> [Text excerpt]:

Though he introduces himself as just a "regular guy" who's not out to save the planet (which he says will survive with or without us) Cooksey easily plays a dozen different character types during the film, from a hippie-surfer type, to a lab-coated scientist, to a Wall Street moneybags to a Jersey Shore type, just tawlkin' to hiz peeps.
All of this showcases a formidable talent for both thinking up this stuff and delivering it with aplomb. That he also provides inspiration for reaching out to others in your community and practical ways to deal with the predicaments is icing on the cake. Kudos to the one-man show.
We showed the film at our monthly Local Motion Transition film series and the guffawing was audible and regular. It also spawned an active post-screening conversation that pointed to the many positive solutions Cooksey details that individuals, families and communities can do to switch things up and begin to turn things around.
This was a particularly good feature of this film.
In many enviro-films, especially peak oil and climate change ones, we just get the diagnosis of the problem. But if you're informed you already get the predicament.
If you're new to the impending apocalypse triumverate, the last thing you want is to get sucker punched with abysmal hopelessness and be left with no tools to deal with the mind slaughter that ensues.
Other films can trend in the opposite direction, all Pollyanna-ish, as if six billion of us are going to escape our urban haunts to go raise chickens, weave linen, build human-scale hampster runs to generate our power and spread humanure on our non-GMO corn. Not likely.
How to Boil a Frog hits just the right middle ground between "you're screwed" and "you have something to live for" and "here's my top ten meaningful can-do solutions to start right now!"
I liked it.
As to pacing, there was one moment when the film seemed to be coming to an end and theeeeeeeeen suprise-suprise, ramped right back up for another twenty minutes or so. So, it could have used a few more edits to tighten up any repetition and keep it from trying to touch on everything under the sun. But that was a minor flaw over all. In general the movie ticked along at a good clip, with exellent graphics and solid production values.

Items from a data source
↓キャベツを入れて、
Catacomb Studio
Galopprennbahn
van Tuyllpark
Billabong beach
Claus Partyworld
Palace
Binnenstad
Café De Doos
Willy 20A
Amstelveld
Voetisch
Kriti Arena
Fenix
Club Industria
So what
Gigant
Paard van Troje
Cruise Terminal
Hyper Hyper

> [What the exercise asks]: Reproduce the full film review above word for word.

> [Result of the exercise]:
Though he introduces himself as just a "regular guy" who's not out to save the planet (which he says will survive with or without us) Cooksey easily plays a dozen different character types during the film, from a hippie-surfer type, to a lab-coated scientist, to a Wall Street moneybags to a Jersey Shore type, just tawlkin' to hiz peeps.
All of this showcases a formidable talent for both thinking up this stuff and delivering it with aplomb. That he also provides inspiration for reaching out to others in your community and practical ways to deal with the predicaments is icing on the cake. Kudos to the one-man show.
We showed the film at our monthly Local Motion Transition film series and the guffawing was audible and regular. It also spawned an active post-screening conversation that pointed to the many positive solutions Cooksey details that individuals, families and communities can do to switch things up and begin to turn things around.
This was a particularly good feature of this film.
In many enviro-films, especially peak oil and climate change ones, we just get the diagnosis of the problem. But if you're informed you already get the predicament.
If you're new to the impending apocalypse triumverate, the last thing you want is to get sucker punched with abysmal hopelessness and be left with no tools to deal with the mind slaughter that ensues.
Other films can trend in the opposite direction, all Pollyanna-ish, as if six billion of us are going to escape our urban haunts to go raise chickens, weave linen, build human-scale hampster runs to generate our power and spread humanure on our non-GMO corn. Not likely.
How to Boil a Frog hits just the right middle ground between "you're screwed" and "you have something to live for" and "here's my top ten meaningful can-do solutions to start right now!"
I liked it.
As to pacing, there was one moment when the film seemed to be coming to an end and theeeeeeeeen suprise-suprise, ramped right back up for another twenty minutes or so. So, it could have used a few more edits to tighten up any repetition and keep it from trying to touch on everything under the sun. But that was a minor flaw over all. In general the movie ticked along at a good clip, with exellent graphics and solid production values.